By using formative assessment, while the lesson is being done, this way the instructor can be sure that all the students are understanding what is being taught and to clarify things that the students are of unclear of.   Formative assessment is an assessment tool that is “to inform day to day instructional decision making” (Kubiszyn & Borich, p 4). Summative assessment can be done once the lesson has been completed and can include multiple choices, true or false, matching, an essay and a diagram that the student will have to label correctly.  Summative assessment is an assessment tool that can be used “to inform us about broad achievement trends after instruction has been completed” (Kubiszyn & Borich, p 4).


The purpose of this assessment plan is to familiarize the student with the process of digestion.  That digestion begins as soon as an edible substance is place in the mouth.  The students will be introduced to the digestive system, vocabulary words associated with the digestive system and a diagram that represents the digestive system.

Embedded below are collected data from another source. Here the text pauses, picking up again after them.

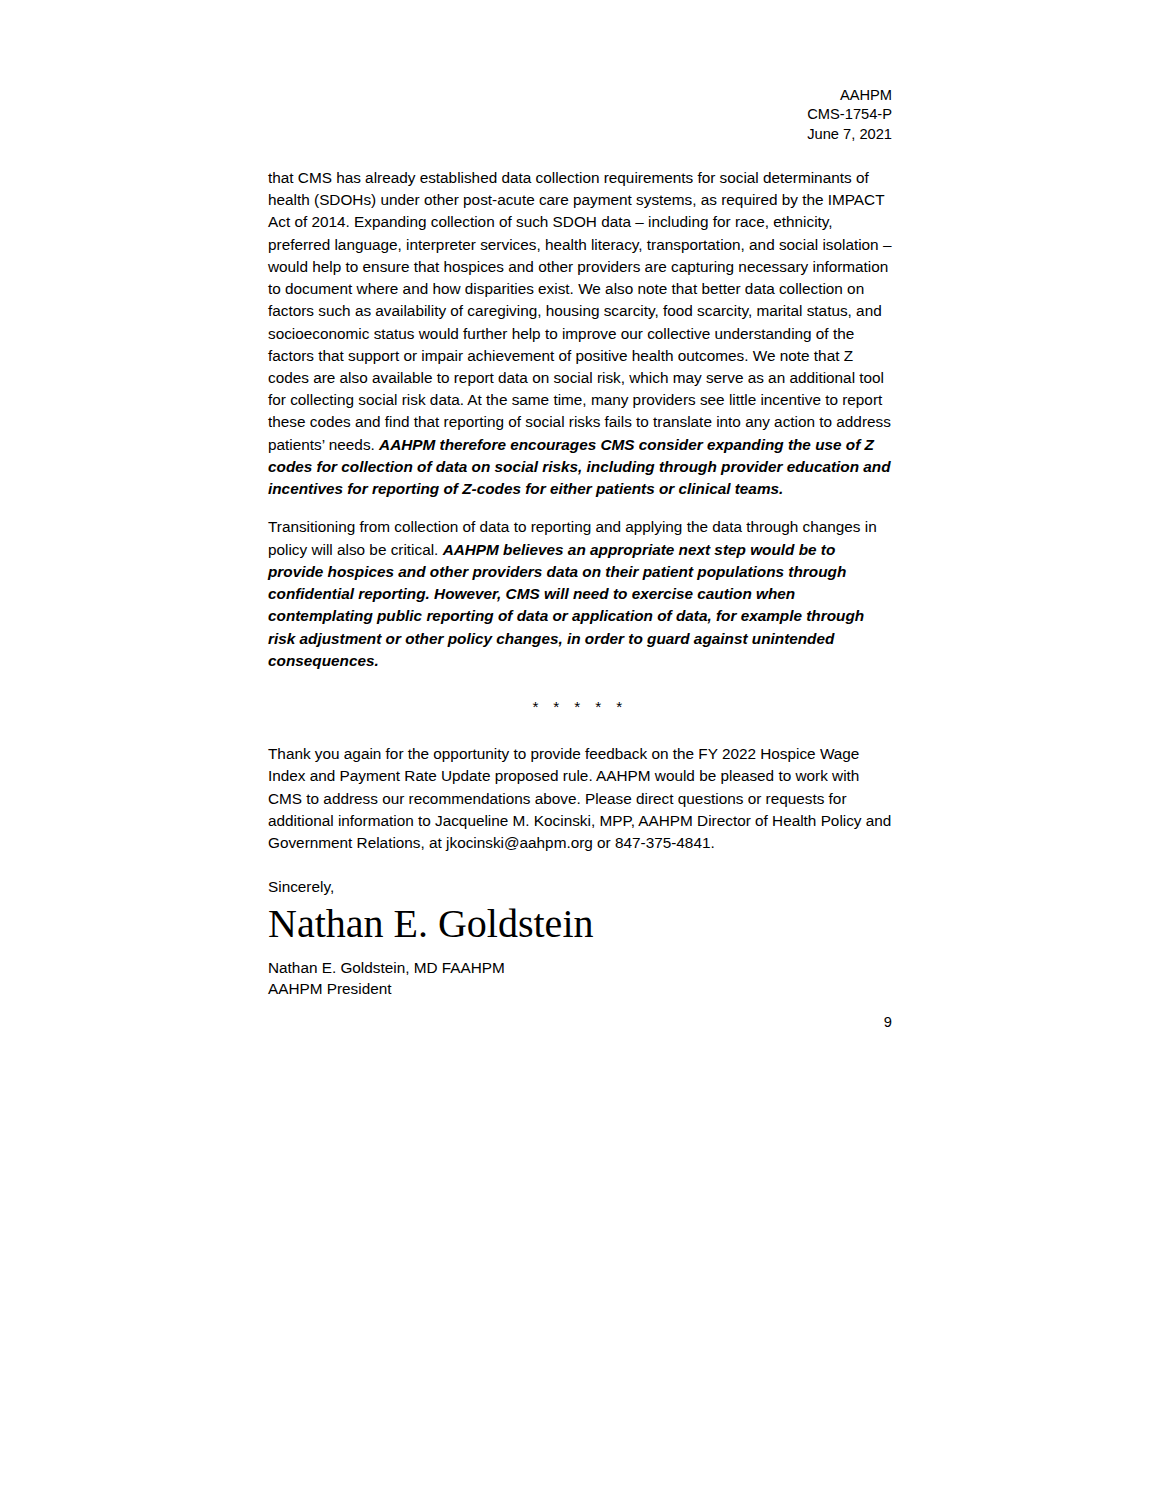AAHPM
CMS-1754-P
June 7, 2021
that CMS has already established data collection requirements for social determinants of health (SDOHs) under other post-acute care payment systems, as required by the IMPACT Act of 2014. Expanding collection of such SDOH data – including for race, ethnicity, preferred language, interpreter services, health literacy, transportation, and social isolation – would help to ensure that hospices and other providers are capturing necessary information to document where and how disparities exist. We also note that better data collection on factors such as availability of caregiving, housing scarcity, food scarcity, marital status, and socioeconomic status would further help to improve our collective understanding of the factors that support or impair achievement of positive health outcomes. We note that Z codes are also available to report data on social risk, which may serve as an additional tool for collecting social risk data. At the same time, many providers see little incentive to report these codes and find that reporting of social risks fails to translate into any action to address patients’ needs. AAHPM therefore encourages CMS consider expanding the use of Z codes for collection of data on social risks, including through provider education and incentives for reporting of Z-codes for either patients or clinical teams.
Transitioning from collection of data to reporting and applying the data through changes in policy will also be critical. AAHPM believes an appropriate next step would be to provide hospices and other providers data on their patient populations through confidential reporting. However, CMS will need to exercise caution when contemplating public reporting of data or application of data, for example through risk adjustment or other policy changes, in order to guard against unintended consequences.
* * * * *
Thank you again for the opportunity to provide feedback on the FY 2022 Hospice Wage Index and Payment Rate Update proposed rule. AAHPM would be pleased to work with CMS to address our recommendations above. Please direct questions or requests for additional information to Jacqueline M. Kocinski, MPP, AAHPM Director of Health Policy and Government Relations, at jkocinski@aahpm.org or 847-375-4841.
Sincerely,
Nathan E. Goldstein
Nathan E. Goldstein, MD FAAHPM
AAHPM President
9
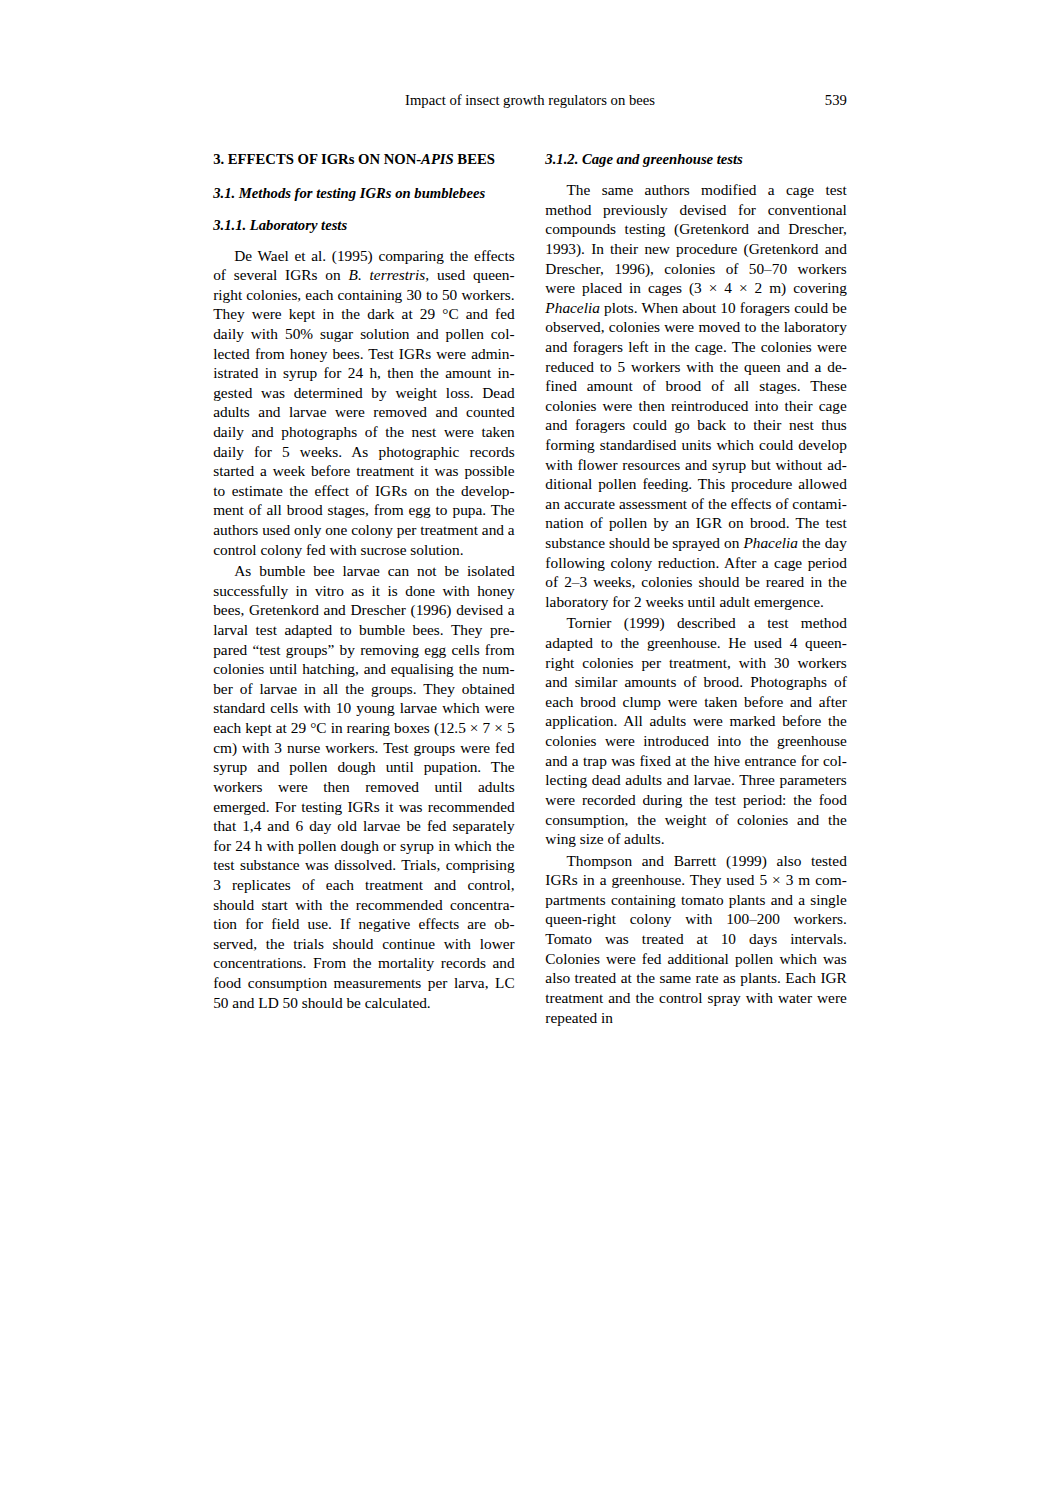Impact of insect growth regulators on bees 539
3. EFFECTS OF IGRs ON NON-APIS BEES
3.1. Methods for testing IGRs on bumblebees
3.1.1. Laboratory tests
De Wael et al. (1995) comparing the effects of several IGRs on B. terrestris, used queen-right colonies, each containing 30 to 50 workers. They were kept in the dark at 29 °C and fed daily with 50% sugar solution and pollen collected from honey bees. Test IGRs were administrated in syrup for 24 h, then the amount ingested was determined by weight loss. Dead adults and larvae were removed and counted daily and photographs of the nest were taken daily for 5 weeks. As photographic records started a week before treatment it was possible to estimate the effect of IGRs on the development of all brood stages, from egg to pupa. The authors used only one colony per treatment and a control colony fed with sucrose solution.
As bumble bee larvae can not be isolated successfully in vitro as it is done with honey bees, Gretenkord and Drescher (1996) devised a larval test adapted to bumble bees. They prepared “test groups” by removing egg cells from colonies until hatching, and equalising the number of larvae in all the groups. They obtained standard cells with 10 young larvae which were each kept at 29 °C in rearing boxes (12.5 × 7 × 5 cm) with 3 nurse workers. Test groups were fed syrup and pollen dough until pupation. The workers were then removed until adults emerged. For testing IGRs it was recommended that 1,4 and 6 day old larvae be fed separately for 24 h with pollen dough or syrup in which the test substance was dissolved. Trials, comprising 3 replicates of each treatment and control, should start with the recommended concentration for field use. If negative effects are observed, the trials should continue with lower concentrations. From the mortality records and food consumption measurements per larva, LC 50 and LD 50 should be calculated.
3.1.2. Cage and greenhouse tests
The same authors modified a cage test method previously devised for conventional compounds testing (Gretenkord and Drescher, 1993). In their new procedure (Gretenkord and Drescher, 1996), colonies of 50–70 workers were placed in cages (3 × 4 × 2 m) covering Phacelia plots. When about 10 foragers could be observed, colonies were moved to the laboratory and foragers left in the cage. The colonies were reduced to 5 workers with the queen and a defined amount of brood of all stages. These colonies were then reintroduced into their cage and foragers could go back to their nest thus forming standardised units which could develop with flower resources and syrup but without additional pollen feeding. This procedure allowed an accurate assessment of the effects of contamination of pollen by an IGR on brood. The test substance should be sprayed on Phacelia the day following colony reduction. After a cage period of 2–3 weeks, colonies should be reared in the laboratory for 2 weeks until adult emergence.
Tornier (1999) described a test method adapted to the greenhouse. He used 4 queen-right colonies per treatment, with 30 workers and similar amounts of brood. Photographs of each brood clump were taken before and after application. All adults were marked before the colonies were introduced into the greenhouse and a trap was fixed at the hive entrance for collecting dead adults and larvae. Three parameters were recorded during the test period: the food consumption, the weight of colonies and the wing size of adults.
Thompson and Barrett (1999) also tested IGRs in a greenhouse. They used 5 × 3 m compartments containing tomato plants and a single queen-right colony with 100–200 workers. Tomato was treated at 10 days intervals. Colonies were fed additional pollen which was also treated at the same rate as plants. Each IGR treatment and the control spray with water were repeated in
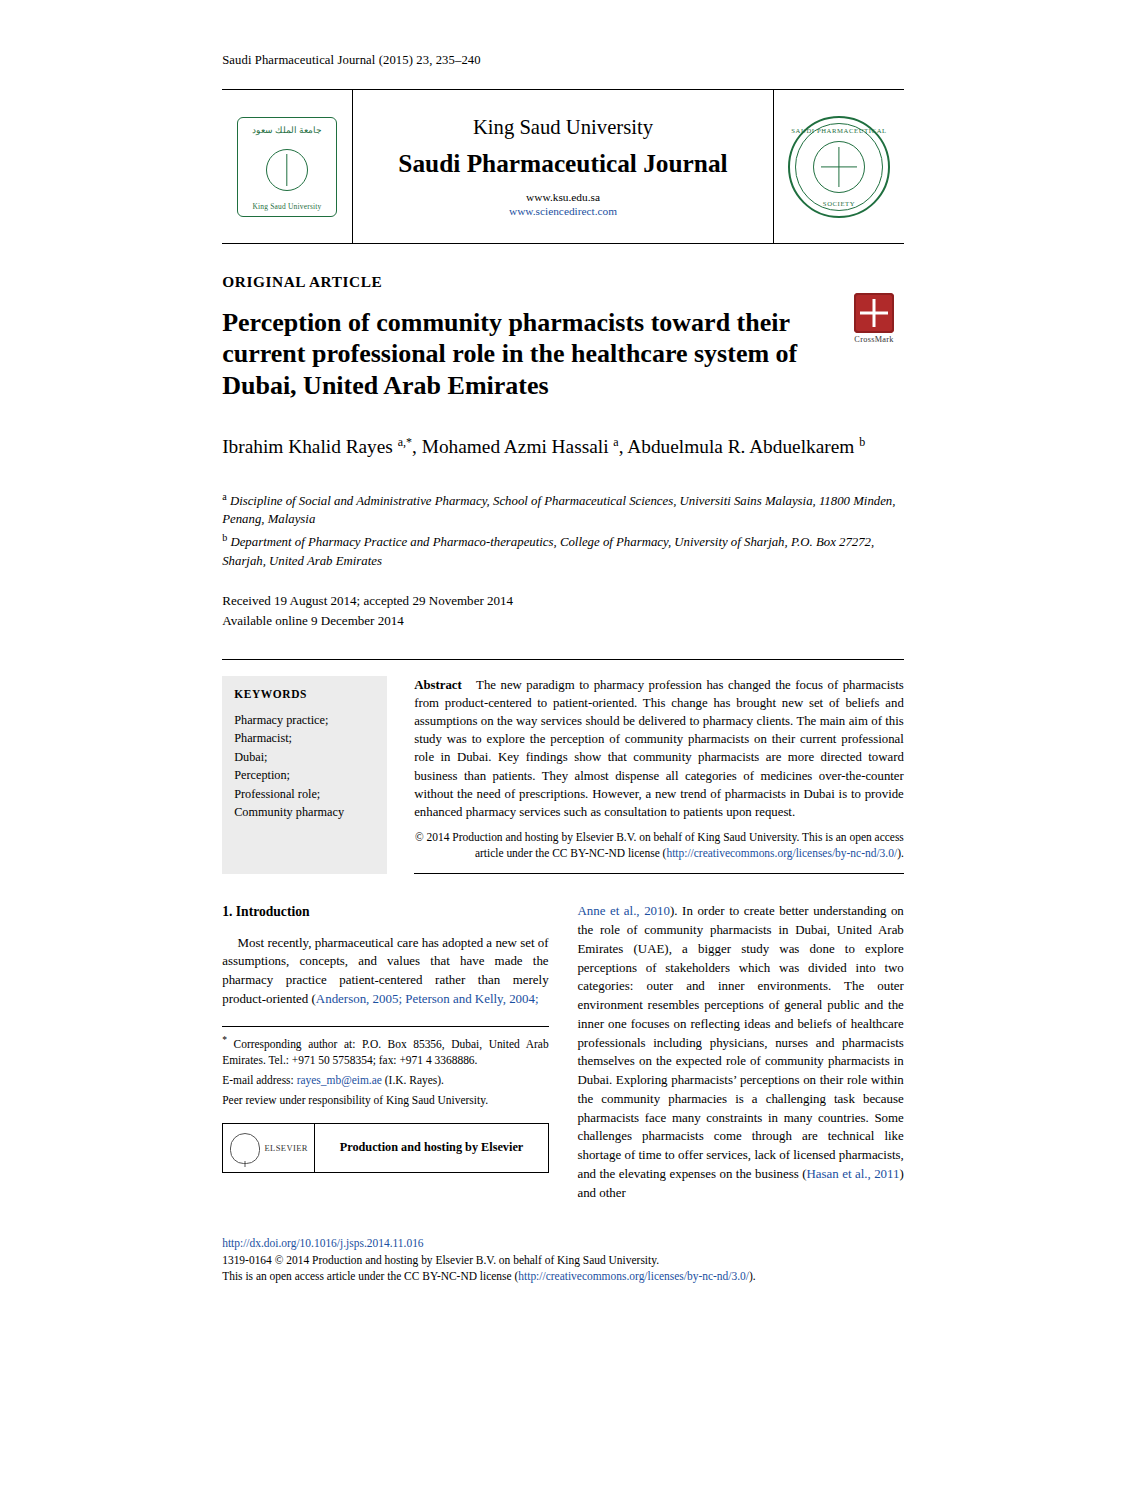Saudi Pharmaceutical Journal (2015) 23, 235–240
جامعة الملك سعود
King Saud University
King Saud University
Saudi Pharmaceutical Journal
www.ksu.edu.sa
www.sciencedirect.com
SAUDI PHARMACEUTICAL
SOCIETY
ORIGINAL ARTICLE
CrossMark
Perception of community pharmacists toward their current professional role in the healthcare system of Dubai, United Arab Emirates
Ibrahim Khalid Rayes a,*, Mohamed Azmi Hassali a, Abduelmula R. Abduelkarem b
a Discipline of Social and Administrative Pharmacy, School of Pharmaceutical Sciences, Universiti Sains Malaysia, 11800 Minden, Penang, Malaysia
b Department of Pharmacy Practice and Pharmaco-therapeutics, College of Pharmacy, University of Sharjah, P.O. Box 27272, Sharjah, United Arab Emirates
Received 19 August 2014; accepted 29 November 2014
Available online 9 December 2014
KEYWORDS
Pharmacy practice;
Pharmacist;
Dubai;
Perception;
Professional role;
Community pharmacy
Abstract The new paradigm to pharmacy profession has changed the focus of pharmacists from product-centered to patient-oriented. This change has brought new set of beliefs and assumptions on the way services should be delivered to pharmacy clients. The main aim of this study was to explore the perception of community pharmacists on their current professional role in Dubai. Key findings show that community pharmacists are more directed toward business than patients. They almost dispense all categories of medicines over-the-counter without the need of prescriptions. However, a new trend of pharmacists in Dubai is to provide enhanced pharmacy services such as consultation to patients upon request.
© 2014 Production and hosting by Elsevier B.V. on behalf of King Saud University. This is an open access article under the CC BY-NC-ND license (http://creativecommons.org/licenses/by-nc-nd/3.0/).
1. Introduction
Most recently, pharmaceutical care has adopted a new set of assumptions, concepts, and values that have made the pharmacy practice patient-centered rather than merely product-oriented (Anderson, 2005; Peterson and Kelly, 2004;
* Corresponding author at: P.O. Box 85356, Dubai, United Arab Emirates. Tel.: +971 50 5758354; fax: +971 4 3368886.
E-mail address: rayes_mb@eim.ae (I.K. Rayes).
Peer review under responsibility of King Saud University.
ELSEVIER
Production and hosting by Elsevier
Anne et al., 2010). In order to create better understanding on the role of community pharmacists in Dubai, United Arab Emirates (UAE), a bigger study was done to explore perceptions of stakeholders which was divided into two categories: outer and inner environments. The outer environment resembles perceptions of general public and the inner one focuses on reflecting ideas and beliefs of healthcare professionals including physicians, nurses and pharmacists themselves on the expected role of community pharmacists in Dubai. Exploring pharmacists’ perceptions on their role within the community pharmacies is a challenging task because pharmacists face many constraints in many countries. Some challenges pharmacists come through are technical like shortage of time to offer services, lack of licensed pharmacists, and the elevating expenses on the business (Hasan et al., 2011) and other
http://dx.doi.org/10.1016/j.jsps.2014.11.016
1319-0164 © 2014 Production and hosting by Elsevier B.V. on behalf of King Saud University.
This is an open access article under the CC BY-NC-ND license (http://creativecommons.org/licenses/by-nc-nd/3.0/).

Assessment Plan                                                                                             2                                                                                                                                Learning outcome

The learning outcome for assessment plan #1 (one)  is that the students will  answer  five (5) multiple choice questions, five (5) true or false questions, five (5) matching questions and correctly labeling a diagram of the digestive system.  The learning outcome for assessment plan #2 (two) is that the students will write a two (2) page report describing the digestive system and how nutrients are absorbed in the body. The report may contain a diagram to illustrate the report.   The students will conduct experiments to illustrate the process of digestion by looking at a piece of fruit (an apple), smelling the piece of fruit and then eating the fruit.  Students will recall and write about what occurred after each step prior to eating the fruit.

Assessment context

By administering a multiple choice, true or false and matching questions test, the students demonstrate their cognitive skills (according to Bloom’s Taxonomy).  Each question is worth five (5) points each.  The report will be worth twenty five (25) points (points will be deducted for spelling, incomplete sentences and punctuation).   The students will recall vocabulary words associated with the digestive system and how nutrients are absorbed in the body by the writing of a two (2) page report describing the digestive system and how this system helps the human body. 

Holistic rubrics

4 – Above Average

–          Control idea is clearly identified which is demonstrated by student’s work

Assessment Plan                                                                                                3

Above Average

–          Student is fully engaged  and shows no difficulty in supporting ideas

3 – Average

–          Central idea easily identified which is demonstrated thru student’s work

–          Shows no difficulty supporting ideas

2 – Sufficient

–          Central idea somewhat identified which is demonstrated by student’s work

–          Shows little difficulty supporting ideas

1 – Needs Improvement

–           Central idea not evident which is demonstrated by student’s work

–          Has great difficulty supporting ideas

Testing constraints

In administering this test, time, temperature, lighting, noise level and desk positions will be considered.  The test can be administered within thirty  (30) minutes, make sure that the classroom is as comfortable as a classroom can be, the lighting is bright enough for the students’ to view the test, that the noise level is at a minimum (if necessary close classroom door or have it slightly ajar) and have the desk spaced apart and turned so that the ability to look on another students’ test can be avoided (or if financially possible, purchase blocking boards for each student to block the test and the person taking the test.


Bloom, B.,  Englehart, M., Hill, W., Furst. E., & Kratwohl, D. (1984).  Taxonomy of educational

objectives: the classification of educational goals. Handbook I: Cognitive domain. New

York:  Longmans, Green.

Kubiszyn, T., & Borich, G. (2010).  Educational testing & measurement:  Classroom

     applications & practice.  Hoboken, NJ: John C Wiley, Inc.